Exercises to complete ->
a: List every U.S. state that the auction review names as the home of a winning buyer.
b: Retype the part of the auction review starting with "An interesting Nineteenth" and going on through "work to $1,200.".

Extract ->
Review by Madelia Hickman Ring, Photos Courtesy Vintage Accents Auctions
THOMASTON, MAINE. – “Rejuvenation” was the theme for Vintage Accents Auctions’ March 31 sale; the title evoked thoughts of spring and a new season. The firm, which is an independent division of Thomaston Place Auction Galleries, offered nearly 400 lots of art, glass and pottery, Asian art, collectibles, furniture, silver and more with over 94 percent of lots selling. Two internet platforms carried the sale in addition to Thomaston Place’s dedicated app. The auction brought in a total between $75,000 and $90,000, a level on par with previous sales.
“The online auctions have no boundaries,” said John Bottero, Thomaston Place Auction Galleries’ vice president, appraiser and auctioneer. “If there is anything to glean from results like this, it is that bidders from around the country and the world, are still actively collecting wonderful items and have found the online auctions as a source.”
The top price of the day – $1,320 – was shared by two lots that could not have been more different. The first to set the high bar was a scarce United States Centennial flag that the catalog said was a variation on the Revolutionary War-era 13-star flag and may have been flown around 1876, possibly for a historical review in connection with the Philadelphia Centennial Exposition. It sold to a buyer in Pennsylvania.
The other lot to reach the sale’s top price was two colorful early Twentieth Century Chinese porcelain bottle vases, one in a citron yellow, the other in bubble-gum pink. Sourced from a local estate and with an estimate of $200/300, it sold to a buyer in Rhode Island. The same buyer also led bidding to $1,080 on a Chinese pale blue monochrome double gourd vase with panels of high relief-molded dragon and phoenix birds and an impressed apocryphal Qianlong seal mark.
An interesting Nineteenth Century Chinese “modesty doll” was purchased by a bidder in Oregon for $1,140. The reclining nude was used by women to show a doctor the areas on her body that required medical attention and included an inscribed fan and fitted stand. Rounding out Asian offerings was a two-piece lot of carved rock crystal, one in the form of a reclining Buddha, the other a Koro, which brought $780, nearly its low estimate. That was the same price paid for a collection of two Japanese shell-form porcelain pieces.
A late Nineteenth Century profile bust portrait of a man with a moustache was cataloged as “Boston School” and was done in oil on a mahogany panel. It was inscribed in the upper left “Otto to John, Feb 8, ’85” and measured 20½ by 20½ inches in the frame. A buyer from Texas pushed competition on the unattributed work to $1,200.
Buyers to the sale were not limited to bidders in the United States, and a group of West Indies maps – 16 in total – were purchased for $1,080 from a buyer in that area, specifically the Bahamas. The lot of Nineteenth and Twentieth Century maps were mostly hand colored engravings and featured maps of St Domingo, Cuba, Puerto Rico, Haiti, Hispaniola, Central and South America, Jamaica and Mexico.
One might think that an unattributed coastal Maine landscape painting would stay in the state but that was not the case. A buyer in Connecticut beat out other contenders to win the oil on canvas work that was signed “M.L.G.” for $600.
Prices quoted include the buyer’s premium as reported by the auction house.
Vintage Accents Auctions take place every two weeks, with the next sale scheduled for April 28.

Stored data entries:
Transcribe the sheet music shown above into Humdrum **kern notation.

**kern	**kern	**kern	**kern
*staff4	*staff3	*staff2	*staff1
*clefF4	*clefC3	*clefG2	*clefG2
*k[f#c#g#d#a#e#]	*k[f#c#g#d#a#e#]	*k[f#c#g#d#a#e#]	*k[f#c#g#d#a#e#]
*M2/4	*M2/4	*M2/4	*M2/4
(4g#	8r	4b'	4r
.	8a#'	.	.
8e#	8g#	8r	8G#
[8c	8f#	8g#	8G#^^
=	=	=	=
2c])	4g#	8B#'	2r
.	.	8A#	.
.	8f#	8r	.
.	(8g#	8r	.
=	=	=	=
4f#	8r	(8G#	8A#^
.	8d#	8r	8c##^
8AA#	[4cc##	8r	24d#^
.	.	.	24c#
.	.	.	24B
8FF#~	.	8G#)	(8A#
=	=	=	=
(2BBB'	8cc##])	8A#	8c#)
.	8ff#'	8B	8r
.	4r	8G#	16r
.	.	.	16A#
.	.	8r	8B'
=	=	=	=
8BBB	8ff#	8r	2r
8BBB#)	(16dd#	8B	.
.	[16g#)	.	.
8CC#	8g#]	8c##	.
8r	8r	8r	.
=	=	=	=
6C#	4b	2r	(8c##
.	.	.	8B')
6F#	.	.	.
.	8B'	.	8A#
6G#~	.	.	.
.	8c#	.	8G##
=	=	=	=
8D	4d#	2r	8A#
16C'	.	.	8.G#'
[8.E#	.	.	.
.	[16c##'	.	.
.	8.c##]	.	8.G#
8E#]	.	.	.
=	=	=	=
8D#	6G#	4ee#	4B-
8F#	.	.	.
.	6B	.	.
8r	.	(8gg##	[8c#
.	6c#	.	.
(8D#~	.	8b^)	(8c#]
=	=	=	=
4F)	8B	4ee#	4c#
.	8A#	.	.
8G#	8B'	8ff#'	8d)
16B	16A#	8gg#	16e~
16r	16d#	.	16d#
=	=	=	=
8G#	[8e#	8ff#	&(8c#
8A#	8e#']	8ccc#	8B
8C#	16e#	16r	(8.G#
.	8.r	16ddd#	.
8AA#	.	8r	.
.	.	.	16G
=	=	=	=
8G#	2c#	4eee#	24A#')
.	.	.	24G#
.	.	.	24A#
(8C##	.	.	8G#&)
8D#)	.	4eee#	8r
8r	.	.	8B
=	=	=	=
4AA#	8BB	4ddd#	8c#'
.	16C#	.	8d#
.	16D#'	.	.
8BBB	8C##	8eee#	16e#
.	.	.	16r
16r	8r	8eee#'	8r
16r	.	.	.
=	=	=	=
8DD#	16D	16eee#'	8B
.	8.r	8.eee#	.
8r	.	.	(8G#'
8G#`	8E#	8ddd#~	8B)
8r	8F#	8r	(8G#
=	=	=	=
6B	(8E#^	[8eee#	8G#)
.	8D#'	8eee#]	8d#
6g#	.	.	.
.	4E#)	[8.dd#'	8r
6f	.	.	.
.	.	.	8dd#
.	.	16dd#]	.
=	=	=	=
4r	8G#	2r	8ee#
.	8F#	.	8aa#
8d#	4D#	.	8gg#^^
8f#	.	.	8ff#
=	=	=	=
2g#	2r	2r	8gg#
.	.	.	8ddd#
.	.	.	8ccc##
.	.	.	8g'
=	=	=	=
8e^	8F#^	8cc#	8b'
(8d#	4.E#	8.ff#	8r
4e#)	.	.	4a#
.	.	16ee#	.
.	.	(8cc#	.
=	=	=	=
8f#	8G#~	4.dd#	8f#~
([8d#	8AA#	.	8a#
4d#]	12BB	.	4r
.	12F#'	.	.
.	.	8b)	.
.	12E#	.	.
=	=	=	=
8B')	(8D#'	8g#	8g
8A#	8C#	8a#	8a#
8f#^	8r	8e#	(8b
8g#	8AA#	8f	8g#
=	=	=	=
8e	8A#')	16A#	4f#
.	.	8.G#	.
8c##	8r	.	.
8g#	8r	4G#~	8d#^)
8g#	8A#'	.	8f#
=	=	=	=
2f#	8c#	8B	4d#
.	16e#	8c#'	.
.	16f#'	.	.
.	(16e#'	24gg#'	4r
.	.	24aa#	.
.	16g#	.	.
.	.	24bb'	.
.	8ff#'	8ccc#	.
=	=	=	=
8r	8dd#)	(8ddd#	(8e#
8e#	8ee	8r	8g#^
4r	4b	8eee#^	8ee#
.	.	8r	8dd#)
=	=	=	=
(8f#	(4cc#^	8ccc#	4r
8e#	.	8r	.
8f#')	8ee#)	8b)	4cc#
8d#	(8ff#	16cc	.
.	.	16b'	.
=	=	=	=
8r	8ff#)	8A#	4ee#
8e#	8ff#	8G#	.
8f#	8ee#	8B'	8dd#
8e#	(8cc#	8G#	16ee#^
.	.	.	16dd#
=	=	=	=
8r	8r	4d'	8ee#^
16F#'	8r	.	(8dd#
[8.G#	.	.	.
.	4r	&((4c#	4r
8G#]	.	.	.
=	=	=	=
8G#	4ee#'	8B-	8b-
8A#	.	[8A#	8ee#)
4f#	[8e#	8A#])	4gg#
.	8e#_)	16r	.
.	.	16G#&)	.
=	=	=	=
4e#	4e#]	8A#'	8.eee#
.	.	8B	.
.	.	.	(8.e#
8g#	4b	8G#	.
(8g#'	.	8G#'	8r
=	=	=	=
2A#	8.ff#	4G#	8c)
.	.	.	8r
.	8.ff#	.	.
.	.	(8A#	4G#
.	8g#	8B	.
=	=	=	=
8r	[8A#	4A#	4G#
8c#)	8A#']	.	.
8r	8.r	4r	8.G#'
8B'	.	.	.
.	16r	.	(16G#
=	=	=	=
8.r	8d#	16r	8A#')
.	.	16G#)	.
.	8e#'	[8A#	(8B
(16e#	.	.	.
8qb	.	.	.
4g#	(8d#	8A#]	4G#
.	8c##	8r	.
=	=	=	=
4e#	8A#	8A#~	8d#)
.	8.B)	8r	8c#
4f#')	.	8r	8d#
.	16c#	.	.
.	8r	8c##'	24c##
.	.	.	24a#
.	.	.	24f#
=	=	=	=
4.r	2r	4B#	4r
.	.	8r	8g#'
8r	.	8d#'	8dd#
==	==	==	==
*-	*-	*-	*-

Per-task outputs ->
a: Pennsylvania, Rhode Island, Oregon, Texas, Connecticut

b:
An interesting Nineteenth Century Chinese “modesty doll” was purchased by a bidder in Oregon for $1,140. The reclining nude was used by women to show a doctor the areas on her body that required medical attention and included an inscribed fan and fitted stand. Rounding out Asian offerings was a two-piece lot of carved rock crystal, one in the form of a reclining Buddha, the other a Koro, which brought $780, nearly its low estimate. That was the same price paid for a collection of two Japanese shell-form porcelain pieces.
A late Nineteenth Century profile bust portrait of a man with a moustache was cataloged as “Boston School” and was done in oil on a mahogany panel. It was inscribed in the upper left “Otto to John, Feb 8, ’85” and measured 20½ by 20½ inches in the frame. A buyer from Texas pushed competition on the unattributed work to $1,200.